Beginning with the state-backed killing of Muslims in Gujarat in 2002, she writes about how ‘progress’ and genocide have historically gone hand in hand; about the murky investigations into the 2001 attack on Indian Parliament; about the dangers of an increasingly powerful and entirely unaccountable judiciary; and about the collusion between large corporations, the government and the mainstream media.
The collection ends with an account of the August 2008 uprising in Kashmir and an analysis of the November 2008 attacks on Mumbai. ‘The Briefing’, included as an appendix, is a fictional text that brings together many of the issues central to the collection.
Listening to Grasshoppers: Field Notes On Democracy by Arundhati Roy, is a collection of essays written on India's democracy and the bitter truth associated with it. Roy questions readers about what the end result of democracy will be. She feels that only the upper 10 percent of society enjoy a democracy, while the rest are subdued to surviving through their same poverty stricken lives.
She questions the old Hindu philosophies of nationalism, which opposed colonial rule and voiced for freedom for all. The author talks about how they are just policies now, with no implementation. Although the economic liberalization of India allowed for equal taxes for all, the rich hardly pay any taxes compared to the massive wealth they amass. India does not seem to be having real economic growth and is staggering towards a massive influx of unemployment.
Roy brings out the harsh realities of life in India, like the treacherous killing of Muslims in Gujarat. She talks about how power is in the grasp of a few select rich companies, while the masses are neglected. The author highlights the dark side of democracy in this book.
Roy readily admits that she is over-wrought about where Indian society is headed: “I’m screaming from the bloody rooftops. The Gujarat riots in 2002, Kashmir under brutal military occupation and economic policies have driven millions to the brink of starvation.”
As for last November’s Mumbai attacks, she says: “What we’re experiencing now is blowback, the cumulative result of decades of quick fixes and dirty deeds. The carpet is squelching under our feet.”
Listening to Grasshoppers: Field Notes On Democracy gives readers a jolt by asking them to think for themselves, whether India is truly a democratic nation. Roy talks about how grasshoppers visiting a village are a bad omen and how it can be seen in democratic India's policy making.
About the Author:
Arundhati Roy was born in 1960 in Kerala, India. She studied architecture at the Delhi School of Architecture and worked as a production designer.

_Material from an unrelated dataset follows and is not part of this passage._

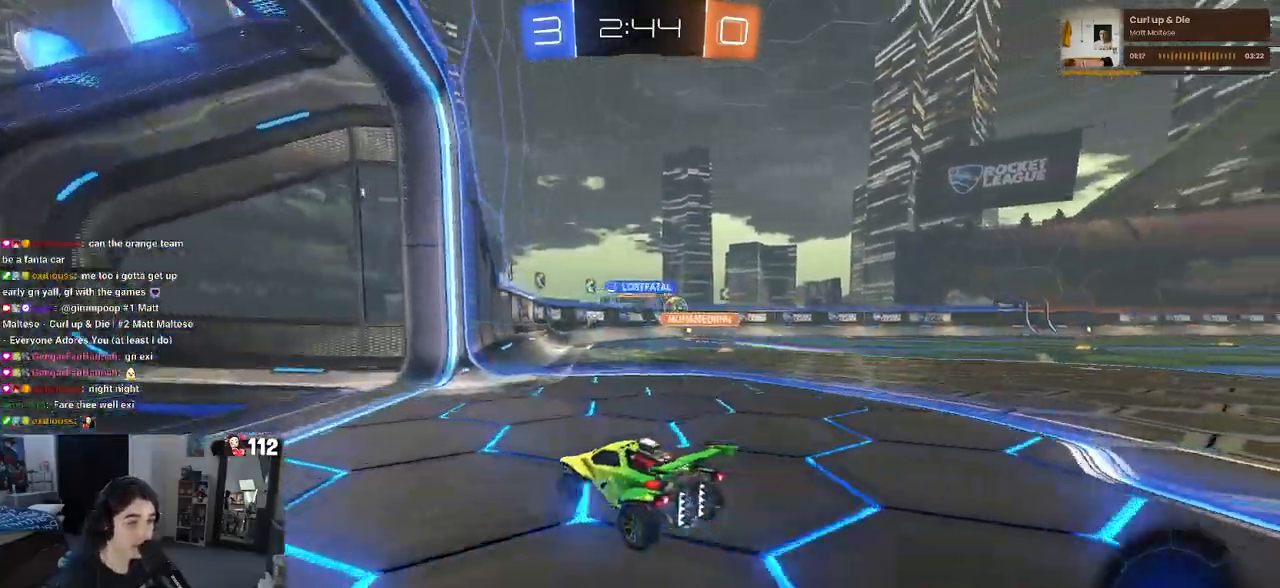
{"buttons": ["R2"], "left_stick": "right", "right_stick": "center", "events": []}
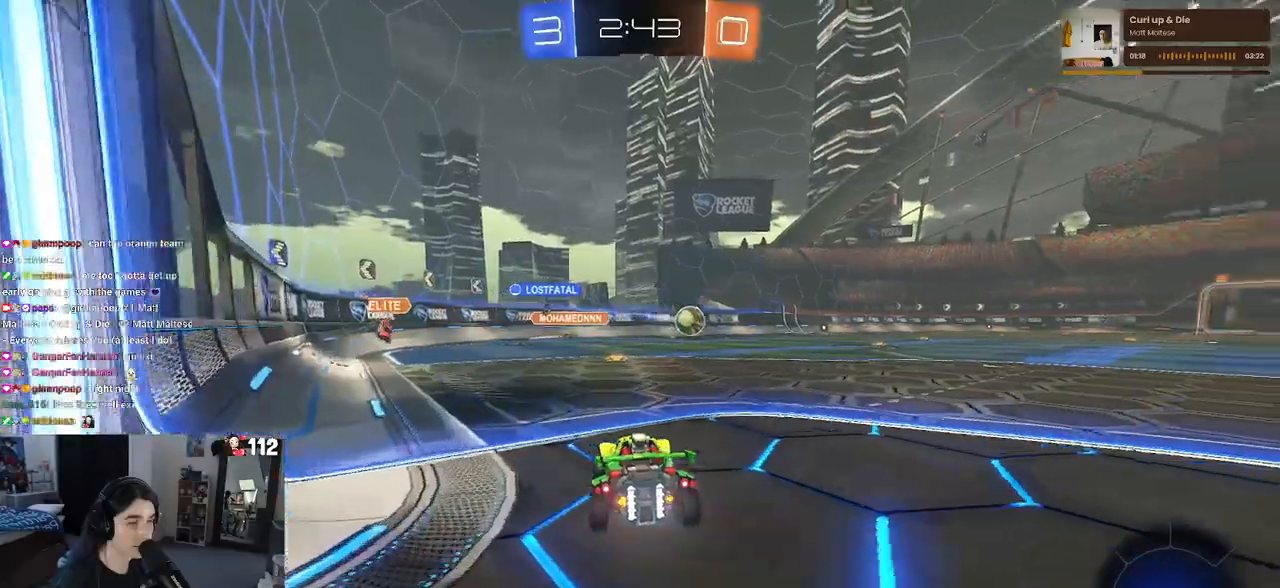
{"buttons": ["R2"], "left_stick": "right", "right_stick": "center", "events": [[483, "R1", "down"], [500, "R1", "up"]]}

She has written two screenplays including Electric Moon (1992) that was commissioned by Channel 4 television.
Her first novel ‘God of small things’ won the Booker Prize for Fiction in 1997. An immediate bestseller, the novel was published simultaneously in 16 languages and 19 countries but caused controversy in India for the description of a love affair between a Syrian Christian and a Hindu 'untouchable'. She is also the author of several non-fiction books including: The Cost of Living (1999) - a highly critical attack on the Indian government for its handling of the controversial Narmada Valley dam project and for its nuclear testing programme; Power Politics (2001)- a book of essays; and The Algebra of Infinite Justice- a collection of journalism. The Ordinary Person's Guide to Empire was published in 2004. She has since published a further collection of essays examining the dark side of democracy in contemporary India ‘Listening to Grasshoppers: Field Notes on Democracy’ (2009).
Her latest book is ‘The Ministry of Utmost Happiness’ (2017), her second novel. It was longlisted for the Man Booker Prize and, in the US, was a finalist for the National Book Critics Circle Award. For her work as an activist she received the Cultural Freedom Prize awarded by the Lannan Foundation in 2002.